Is it fixable? Yes — but not through one bill, one election, or one rally. It is fixed in layers. It is fixed by transparency first. People must see the system clearly. They must understand supply chains, ownership structures, political incentives, regulatory capture, and who benefits from delay. Knowledge is the beginning of pressure.

It is fixed through collective demand, not individual complaint. A single voice can be dismissed. Millions cannot. Not if that voice is consistent, informed, and rooted in shared reality rather than partisan echo. This is not a left or right issue. It is a citizen issue.

It is fixed by policy that is boring but brave. Antitrust laws that have teeth. Conflict-of-interest rules that are enforced. Lobbying that is limited, transparent, and balanced by equal access for ordinary citizens and small businesses. It is fixed by removing the idea that “too big to fail” means “too big to touch.” In reality, anything too big to fail is too big to exist in a democratic market.

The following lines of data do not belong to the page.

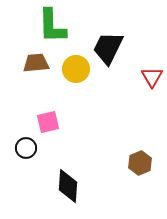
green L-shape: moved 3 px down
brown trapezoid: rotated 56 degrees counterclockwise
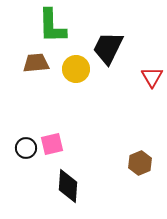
pink square: moved 4 px right, 22 px down
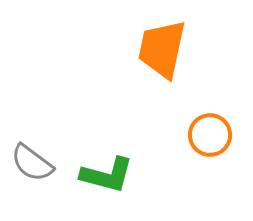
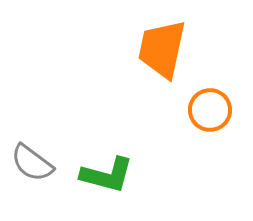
orange circle: moved 25 px up
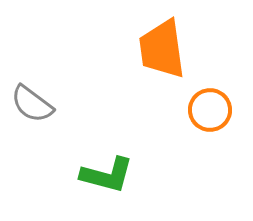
orange trapezoid: rotated 20 degrees counterclockwise
gray semicircle: moved 59 px up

It is fixed when the government remembers its role is not to manage monopolies efficiently, but to prevent them from existing in the first place. The mandate of leadership is not to oversee corporate empires, but to safeguard the conditions that allow new ones to rise.

The hardest part is the psychological barrier. Canadians are polite. They are patient. They trust institutions perhaps longer than is healthy. They adapt. But adaptation is not the same as consent, and silence is not the same as satisfaction. Williams’ words cracked open a conversation that had been simmering for years beneath the surface. He did not invent the problem. He gave language to a frustration that had become normalized.

And sometimes, that is exactly how change begins — not with a politician in office, not with a headline written by a corporation, but with a citizen who finally says out loud what millions have been thinking quietly.

The next move is not his. It is ours.

The question is no longer whether monopolization exists in Canada. That truth is revealed daily in our bank statements, our grocery bills, our phone contracts, and our limited options.

The only real question left is this: when did we decide that acceptance was the same as agreement — and how soon are we ready to decide again?